Tsipras to escort president to site of vandalized Holocaust monument.

Reuven Rivlin (photo credit: MARC ISRAEL SELLEM/THE JERUSALEM POST)
Reuven Rivlin
(photo credit: MARC ISRAEL SELLEM/THE JERUSALEM POST)
President Reuven Rivlin is due to leave Israel on Sunday night for a state visit to Greece.
When Greek and Cypriot presidents visit Israel it is seldom for more than a day and a half, but Rivlin will not return until Wednesday night. He will be in Greece at the invitation of his Greek counterpart, President Prokopis Pavlopoulos.
He has an extremely full schedule, but asked that the itinerary prepared for him by his Greek hosts be changed so that he could visit the Holocaust monument in Thessaloniki that was vandalized earlier this month, presumably by members of the far-right Golden Dawn party, whose name was daubed at the base of the monument.

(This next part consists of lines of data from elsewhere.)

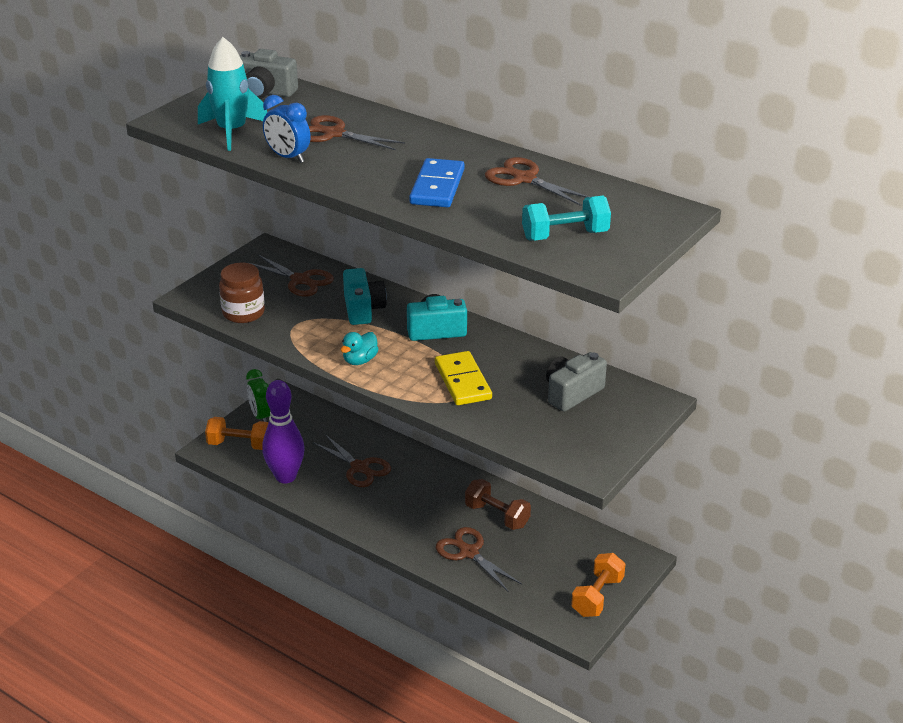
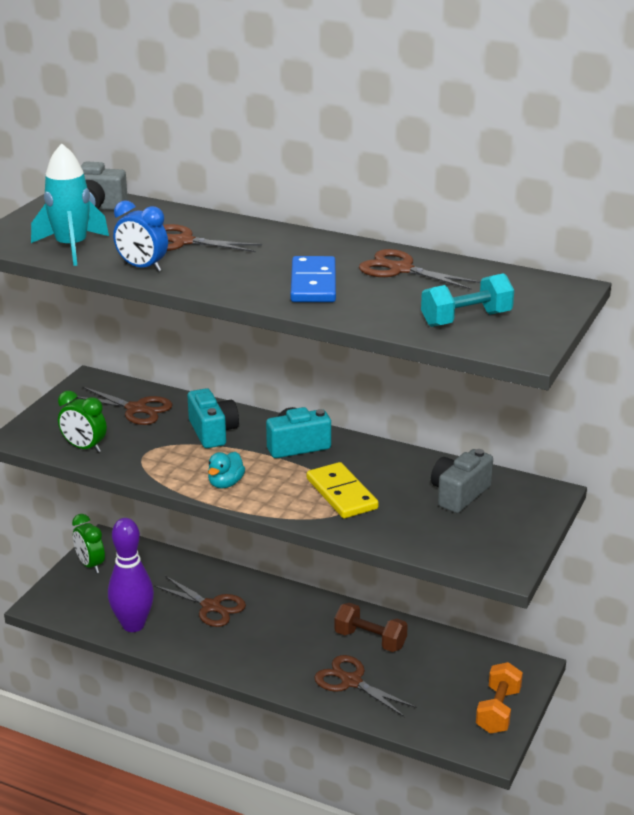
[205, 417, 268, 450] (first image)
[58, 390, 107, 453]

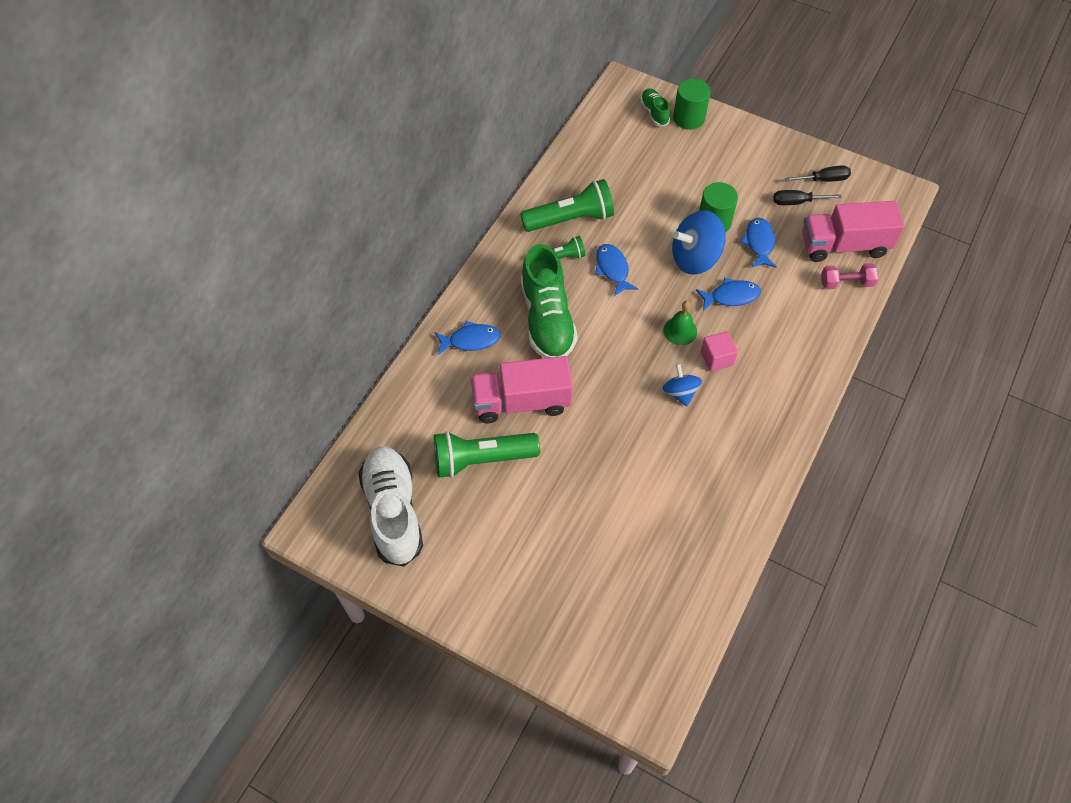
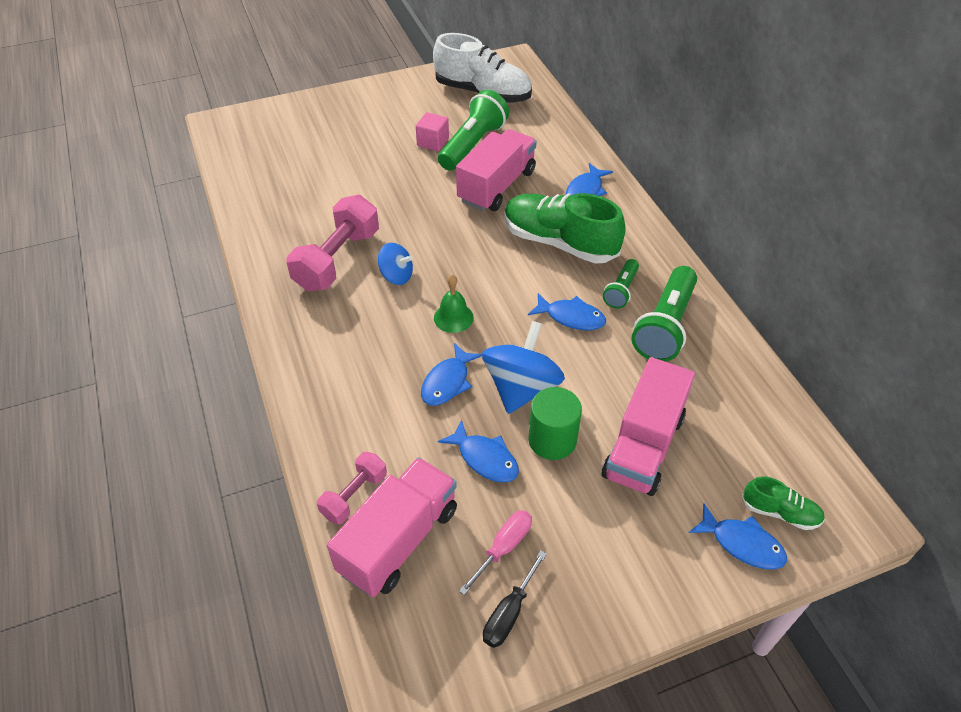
[689, 504, 787, 569]
[416, 112, 449, 151]
[459, 510, 532, 595]
[286, 195, 379, 292]
[602, 357, 695, 496]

On learning of Rivlin’s request, Greek Prime Minister Alexis Tsipras said that he would escort the president to the site of the monument.
Rivlin has taken every opportunity in recent months to speak out against renewed antisemitism, extremism, racism and neo-Nazism. All of these negative traits can be found in Golden Dawn.
While in Greece, Rivlin will also speak about these dangers – affecting not only Jews but civilized society as a whole.
In addition to meetings with Pavlopoulos, Tsipras and other senior officials, Rivlin will join members of the Jewish community of Athens to observe International Holocaust Remembrance Day. During his visit to Thessaloniki he will participate in the laying of a corner stone for the Museum to the Victims of the Holocaust, and plant a tree in their memory.
When Prime Minister Benjamin Netanyahu visited Greece in June last year – together with Rachel and Eliahu, the daughter and son of 93-year-old Greek Holocaust survivor Moshe Ha-Elion – he unveiled a plaque for the museum. At the beginning of the 20th century, there were 90,000 Jews in Thessaloniki, which was one of the world’s great centers of Sephardi Jewry. The community was destroyed by the Nazis, who murdered 50,000 Greek Jews; today the Jewish community of Thessaloniki numbers fewer than a thousand souls.
Most of the survivors came to Israel, including the parents of Yehuda Poliker, celebrated singer of Greek songs.
The museum will be constructed on the site of the train station from which Jews were deported to Auschwitz.
Rivlin is also due to visit a Greek naval base accompanied by Israel Navy commander V.-Adm. Eli Sharvit, and the Greek defense minister and chief of staff.
Before leaving Greece, Rivlin will receive an honorary doctorate from the University of Piraeus.